Exercise inputs START

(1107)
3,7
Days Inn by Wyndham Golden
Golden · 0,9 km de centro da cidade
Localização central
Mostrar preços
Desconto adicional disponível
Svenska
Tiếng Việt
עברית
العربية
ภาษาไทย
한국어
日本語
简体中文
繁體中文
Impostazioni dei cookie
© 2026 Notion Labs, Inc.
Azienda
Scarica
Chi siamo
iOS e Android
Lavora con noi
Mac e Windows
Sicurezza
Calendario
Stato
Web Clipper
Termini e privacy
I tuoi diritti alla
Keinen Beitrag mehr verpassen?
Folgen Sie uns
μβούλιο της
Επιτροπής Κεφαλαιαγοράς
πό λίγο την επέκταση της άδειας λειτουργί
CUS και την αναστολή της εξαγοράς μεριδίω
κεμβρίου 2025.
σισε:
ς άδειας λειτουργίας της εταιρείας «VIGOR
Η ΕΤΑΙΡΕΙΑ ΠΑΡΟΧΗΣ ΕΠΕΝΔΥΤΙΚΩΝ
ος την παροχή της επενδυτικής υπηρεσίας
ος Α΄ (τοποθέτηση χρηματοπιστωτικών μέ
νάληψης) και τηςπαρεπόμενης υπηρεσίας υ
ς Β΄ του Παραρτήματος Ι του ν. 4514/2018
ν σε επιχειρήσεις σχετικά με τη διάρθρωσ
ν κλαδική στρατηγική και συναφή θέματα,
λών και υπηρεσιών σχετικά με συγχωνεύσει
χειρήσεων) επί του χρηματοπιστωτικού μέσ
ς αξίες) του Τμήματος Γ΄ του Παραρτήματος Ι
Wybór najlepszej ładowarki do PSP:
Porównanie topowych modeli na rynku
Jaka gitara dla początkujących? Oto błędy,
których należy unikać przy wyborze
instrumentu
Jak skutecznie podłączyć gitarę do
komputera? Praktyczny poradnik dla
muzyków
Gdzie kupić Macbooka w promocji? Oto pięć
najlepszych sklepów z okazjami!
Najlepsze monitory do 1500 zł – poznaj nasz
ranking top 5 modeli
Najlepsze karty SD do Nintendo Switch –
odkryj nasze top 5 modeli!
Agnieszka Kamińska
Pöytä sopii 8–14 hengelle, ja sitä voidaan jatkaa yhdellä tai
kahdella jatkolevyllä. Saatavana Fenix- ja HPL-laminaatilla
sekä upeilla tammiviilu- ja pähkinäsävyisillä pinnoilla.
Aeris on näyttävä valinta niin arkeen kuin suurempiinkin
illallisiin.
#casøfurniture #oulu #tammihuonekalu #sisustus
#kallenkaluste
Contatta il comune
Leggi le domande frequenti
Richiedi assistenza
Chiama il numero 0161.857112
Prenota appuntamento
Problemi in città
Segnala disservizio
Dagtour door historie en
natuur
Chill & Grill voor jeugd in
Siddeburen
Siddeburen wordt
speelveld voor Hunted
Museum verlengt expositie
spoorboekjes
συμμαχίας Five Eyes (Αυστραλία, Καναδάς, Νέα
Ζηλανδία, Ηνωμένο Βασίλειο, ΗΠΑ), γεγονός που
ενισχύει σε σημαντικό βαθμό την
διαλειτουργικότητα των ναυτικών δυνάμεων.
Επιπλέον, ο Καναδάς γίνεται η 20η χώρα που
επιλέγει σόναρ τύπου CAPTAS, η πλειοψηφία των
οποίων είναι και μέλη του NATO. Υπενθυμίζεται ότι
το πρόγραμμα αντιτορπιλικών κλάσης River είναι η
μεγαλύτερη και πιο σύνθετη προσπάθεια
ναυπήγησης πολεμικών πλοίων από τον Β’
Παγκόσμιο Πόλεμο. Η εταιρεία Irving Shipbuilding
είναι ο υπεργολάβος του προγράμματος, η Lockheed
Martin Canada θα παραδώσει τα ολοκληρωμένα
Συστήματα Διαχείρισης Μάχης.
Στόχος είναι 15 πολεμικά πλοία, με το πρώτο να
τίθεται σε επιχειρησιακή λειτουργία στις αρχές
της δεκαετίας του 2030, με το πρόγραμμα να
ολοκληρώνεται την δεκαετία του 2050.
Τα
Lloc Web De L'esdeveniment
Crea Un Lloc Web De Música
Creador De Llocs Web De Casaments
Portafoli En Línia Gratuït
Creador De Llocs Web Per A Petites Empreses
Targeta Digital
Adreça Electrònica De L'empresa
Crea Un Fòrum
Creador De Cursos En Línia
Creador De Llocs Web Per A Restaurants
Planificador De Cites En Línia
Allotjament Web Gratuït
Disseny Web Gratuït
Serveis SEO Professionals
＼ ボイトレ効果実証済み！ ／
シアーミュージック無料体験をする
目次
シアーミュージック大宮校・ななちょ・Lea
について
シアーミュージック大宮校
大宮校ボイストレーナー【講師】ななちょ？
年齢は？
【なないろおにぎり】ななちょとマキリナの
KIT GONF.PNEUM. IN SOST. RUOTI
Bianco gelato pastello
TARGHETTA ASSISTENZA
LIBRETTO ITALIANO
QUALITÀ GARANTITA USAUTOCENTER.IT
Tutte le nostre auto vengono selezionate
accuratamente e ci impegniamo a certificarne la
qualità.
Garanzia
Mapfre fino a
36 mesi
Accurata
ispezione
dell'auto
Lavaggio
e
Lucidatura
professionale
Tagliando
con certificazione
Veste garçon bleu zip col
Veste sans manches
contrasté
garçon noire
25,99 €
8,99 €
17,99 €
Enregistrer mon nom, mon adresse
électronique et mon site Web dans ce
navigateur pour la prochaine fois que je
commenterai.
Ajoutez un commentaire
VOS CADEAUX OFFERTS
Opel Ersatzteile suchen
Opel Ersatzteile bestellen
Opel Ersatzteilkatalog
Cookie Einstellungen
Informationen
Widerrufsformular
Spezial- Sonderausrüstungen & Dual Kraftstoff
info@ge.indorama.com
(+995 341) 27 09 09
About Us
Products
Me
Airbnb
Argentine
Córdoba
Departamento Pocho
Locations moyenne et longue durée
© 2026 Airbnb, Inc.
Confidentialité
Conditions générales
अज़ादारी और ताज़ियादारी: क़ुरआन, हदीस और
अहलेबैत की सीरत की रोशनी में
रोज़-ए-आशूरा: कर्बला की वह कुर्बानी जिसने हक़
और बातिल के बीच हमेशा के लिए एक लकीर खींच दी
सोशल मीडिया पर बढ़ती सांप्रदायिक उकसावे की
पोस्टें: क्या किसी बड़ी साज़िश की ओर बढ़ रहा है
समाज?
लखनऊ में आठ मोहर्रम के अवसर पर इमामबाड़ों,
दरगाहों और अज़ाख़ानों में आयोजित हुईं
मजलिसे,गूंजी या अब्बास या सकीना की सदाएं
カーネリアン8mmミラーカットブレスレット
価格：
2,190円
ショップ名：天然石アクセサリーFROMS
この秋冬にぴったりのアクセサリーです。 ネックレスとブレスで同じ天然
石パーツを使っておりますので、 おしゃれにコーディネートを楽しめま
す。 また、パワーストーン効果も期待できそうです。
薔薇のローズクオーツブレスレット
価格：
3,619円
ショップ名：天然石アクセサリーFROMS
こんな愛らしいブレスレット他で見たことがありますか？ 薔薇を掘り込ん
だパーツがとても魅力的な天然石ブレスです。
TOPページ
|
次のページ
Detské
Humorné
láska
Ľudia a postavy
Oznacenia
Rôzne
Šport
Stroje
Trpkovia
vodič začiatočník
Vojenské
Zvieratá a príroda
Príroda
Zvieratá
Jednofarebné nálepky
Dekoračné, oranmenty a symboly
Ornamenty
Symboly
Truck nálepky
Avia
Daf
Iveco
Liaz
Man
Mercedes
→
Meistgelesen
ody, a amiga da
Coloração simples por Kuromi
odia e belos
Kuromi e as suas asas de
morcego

Exercise inputs END

Your task >> List each line of the material above that contains the word "Veste", copying every such line in full.

Answer section >>
Veste garçon bleu zip col
Veste sans manches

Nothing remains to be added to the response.